(INPUT DATA begins)
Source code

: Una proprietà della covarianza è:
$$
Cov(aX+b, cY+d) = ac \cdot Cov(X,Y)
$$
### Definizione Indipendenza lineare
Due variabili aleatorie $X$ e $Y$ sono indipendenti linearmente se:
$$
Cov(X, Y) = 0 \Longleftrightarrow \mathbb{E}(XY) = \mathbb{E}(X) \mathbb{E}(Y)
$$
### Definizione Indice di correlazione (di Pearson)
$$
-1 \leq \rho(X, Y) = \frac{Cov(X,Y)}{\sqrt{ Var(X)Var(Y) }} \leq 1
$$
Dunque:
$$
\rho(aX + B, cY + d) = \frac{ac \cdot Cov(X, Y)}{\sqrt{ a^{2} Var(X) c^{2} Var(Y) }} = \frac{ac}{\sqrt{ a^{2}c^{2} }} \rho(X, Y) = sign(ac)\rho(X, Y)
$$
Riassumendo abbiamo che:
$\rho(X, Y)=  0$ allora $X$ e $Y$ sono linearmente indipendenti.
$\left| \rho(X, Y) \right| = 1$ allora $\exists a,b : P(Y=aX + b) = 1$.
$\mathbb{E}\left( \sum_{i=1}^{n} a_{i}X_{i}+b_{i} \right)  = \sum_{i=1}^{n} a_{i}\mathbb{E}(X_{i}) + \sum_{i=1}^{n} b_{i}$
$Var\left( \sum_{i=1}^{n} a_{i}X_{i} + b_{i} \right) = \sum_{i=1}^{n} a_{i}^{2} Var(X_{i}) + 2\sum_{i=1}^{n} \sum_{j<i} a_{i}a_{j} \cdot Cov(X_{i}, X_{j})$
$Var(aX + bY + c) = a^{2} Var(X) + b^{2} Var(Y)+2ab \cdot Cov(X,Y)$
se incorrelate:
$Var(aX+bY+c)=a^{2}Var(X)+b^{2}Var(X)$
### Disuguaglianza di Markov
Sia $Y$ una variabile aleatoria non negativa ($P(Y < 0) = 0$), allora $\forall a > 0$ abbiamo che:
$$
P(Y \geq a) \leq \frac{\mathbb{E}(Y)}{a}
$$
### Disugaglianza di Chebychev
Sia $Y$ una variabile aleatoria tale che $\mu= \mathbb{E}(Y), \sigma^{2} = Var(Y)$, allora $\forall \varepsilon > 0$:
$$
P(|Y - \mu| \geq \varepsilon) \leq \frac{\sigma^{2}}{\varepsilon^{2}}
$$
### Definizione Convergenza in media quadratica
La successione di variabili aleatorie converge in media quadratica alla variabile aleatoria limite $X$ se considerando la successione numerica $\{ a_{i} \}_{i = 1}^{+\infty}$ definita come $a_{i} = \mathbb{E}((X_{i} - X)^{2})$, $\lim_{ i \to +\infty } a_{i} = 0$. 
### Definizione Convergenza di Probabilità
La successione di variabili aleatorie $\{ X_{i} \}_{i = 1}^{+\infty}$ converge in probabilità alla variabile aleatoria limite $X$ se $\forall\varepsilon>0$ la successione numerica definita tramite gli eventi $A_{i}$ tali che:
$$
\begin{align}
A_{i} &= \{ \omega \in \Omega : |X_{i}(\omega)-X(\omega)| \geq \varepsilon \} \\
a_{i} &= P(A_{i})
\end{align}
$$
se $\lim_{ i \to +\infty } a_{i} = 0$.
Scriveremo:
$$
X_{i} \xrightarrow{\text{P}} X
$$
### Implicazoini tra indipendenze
(INPUT DATA ends)
WORK REQUEST: Across the listing above, find each line that holds the word "abbiamo". Give only how many there are.

RESULT OF THE TASK: 2